WHAT THE TASK ASKS: A stretch of the entries below is to be set down exactly, running from the line with "(DAB (3,3'-diaminobenzidine)) staining" through the line with "photomicrograph of normal", both included, and no other line.

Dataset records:
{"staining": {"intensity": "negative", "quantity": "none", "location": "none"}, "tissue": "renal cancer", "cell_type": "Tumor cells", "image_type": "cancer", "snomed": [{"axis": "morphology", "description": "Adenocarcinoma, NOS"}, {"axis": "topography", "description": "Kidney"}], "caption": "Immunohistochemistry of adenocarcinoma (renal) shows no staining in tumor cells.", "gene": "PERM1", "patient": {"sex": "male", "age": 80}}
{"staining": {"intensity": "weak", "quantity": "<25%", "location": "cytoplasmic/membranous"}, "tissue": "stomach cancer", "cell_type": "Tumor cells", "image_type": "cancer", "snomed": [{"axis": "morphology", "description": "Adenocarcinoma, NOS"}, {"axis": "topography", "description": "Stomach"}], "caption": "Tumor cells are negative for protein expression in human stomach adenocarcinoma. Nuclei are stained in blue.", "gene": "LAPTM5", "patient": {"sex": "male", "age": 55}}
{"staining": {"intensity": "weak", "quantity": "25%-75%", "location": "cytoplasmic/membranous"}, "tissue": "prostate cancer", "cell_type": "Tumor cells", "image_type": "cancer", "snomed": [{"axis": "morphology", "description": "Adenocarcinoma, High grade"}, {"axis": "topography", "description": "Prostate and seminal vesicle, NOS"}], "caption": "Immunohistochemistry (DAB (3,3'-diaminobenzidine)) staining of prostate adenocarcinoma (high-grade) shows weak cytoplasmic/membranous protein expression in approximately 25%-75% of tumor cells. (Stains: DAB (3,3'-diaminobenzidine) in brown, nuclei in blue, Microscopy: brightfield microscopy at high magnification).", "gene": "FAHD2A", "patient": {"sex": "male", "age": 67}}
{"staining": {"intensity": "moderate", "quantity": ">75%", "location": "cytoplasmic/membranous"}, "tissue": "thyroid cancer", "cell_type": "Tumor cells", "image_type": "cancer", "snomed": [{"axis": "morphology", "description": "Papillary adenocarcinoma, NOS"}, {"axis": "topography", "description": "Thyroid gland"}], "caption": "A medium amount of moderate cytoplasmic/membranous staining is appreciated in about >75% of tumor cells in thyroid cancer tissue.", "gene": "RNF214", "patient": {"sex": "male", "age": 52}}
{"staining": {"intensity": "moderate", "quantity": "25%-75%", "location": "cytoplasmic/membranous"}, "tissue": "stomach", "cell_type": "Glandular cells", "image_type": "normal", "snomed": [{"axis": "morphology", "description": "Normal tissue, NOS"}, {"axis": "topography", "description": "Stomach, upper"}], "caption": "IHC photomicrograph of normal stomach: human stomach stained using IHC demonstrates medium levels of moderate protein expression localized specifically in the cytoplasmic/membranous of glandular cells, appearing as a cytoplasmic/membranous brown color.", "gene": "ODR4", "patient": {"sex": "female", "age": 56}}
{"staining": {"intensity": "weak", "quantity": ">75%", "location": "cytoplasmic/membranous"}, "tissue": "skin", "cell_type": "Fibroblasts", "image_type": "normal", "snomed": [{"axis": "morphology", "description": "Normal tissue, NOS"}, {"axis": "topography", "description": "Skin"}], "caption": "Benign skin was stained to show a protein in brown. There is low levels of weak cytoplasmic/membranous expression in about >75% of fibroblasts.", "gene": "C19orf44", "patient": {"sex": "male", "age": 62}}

YOUR RESPONSE:
{"staining": {"intensity": "weak", "quantity": "25%-75%", "location": "cytoplasmic/membranous"}, "tissue": "prostate cancer", "cell_type": "Tumor cells", "image_type": "cancer", "snomed": [{"axis": "morphology", "description": "Adenocarcinoma, High grade"}, {"axis": "topography", "description": "Prostate and seminal vesicle, NOS"}], "caption": "Immunohistochemistry (DAB (3,3'-diaminobenzidine)) staining of prostate adenocarcinoma (high-grade) shows weak cytoplasmic/membranous protein expression in approximately 25%-75% of tumor cells. (Stains: DAB (3,3'-diaminobenzidine) in brown, nuclei in blue, Microscopy: brightfield microscopy at high magnification).", "gene": "FAHD2A", "patient": {"sex": "male", "age": 67}}
{"staining": {"intensity": "moderate", "quantity": ">75%", "location": "cytoplasmic/membranous"}, "tissue": "thyroid cancer", "cell_type": "Tumor cells", "image_type": "cancer", "snomed": [{"axis": "morphology", "description": "Papillary adenocarcinoma, NOS"}, {"axis": "topography", "description": "Thyroid gland"}], "caption": "A medium amount of moderate cytoplasmic/membranous staining is appreciated in about >75% of tumor cells in thyroid cancer tissue.", "gene": "RNF214", "patient": {"sex": "male", "age": 52}}
{"staining": {"intensity": "moderate", "quantity": "25%-75%", "location": "cytoplasmic/membranous"}, "tissue": "stomach", "cell_type": "Glandular cells", "image_type": "normal", "snomed": [{"axis": "morphology", "description": "Normal tissue, NOS"}, {"axis": "topography", "description": "Stomach, upper"}], "caption": "IHC photomicrograph of normal stomach: human stomach stained using IHC demonstrates medium levels of moderate protein expression localized specifically in the cytoplasmic/membranous of glandular cells, appearing as a cytoplasmic/membranous brown color.", "gene": "ODR4", "patient": {"sex": "female", "age": 56}}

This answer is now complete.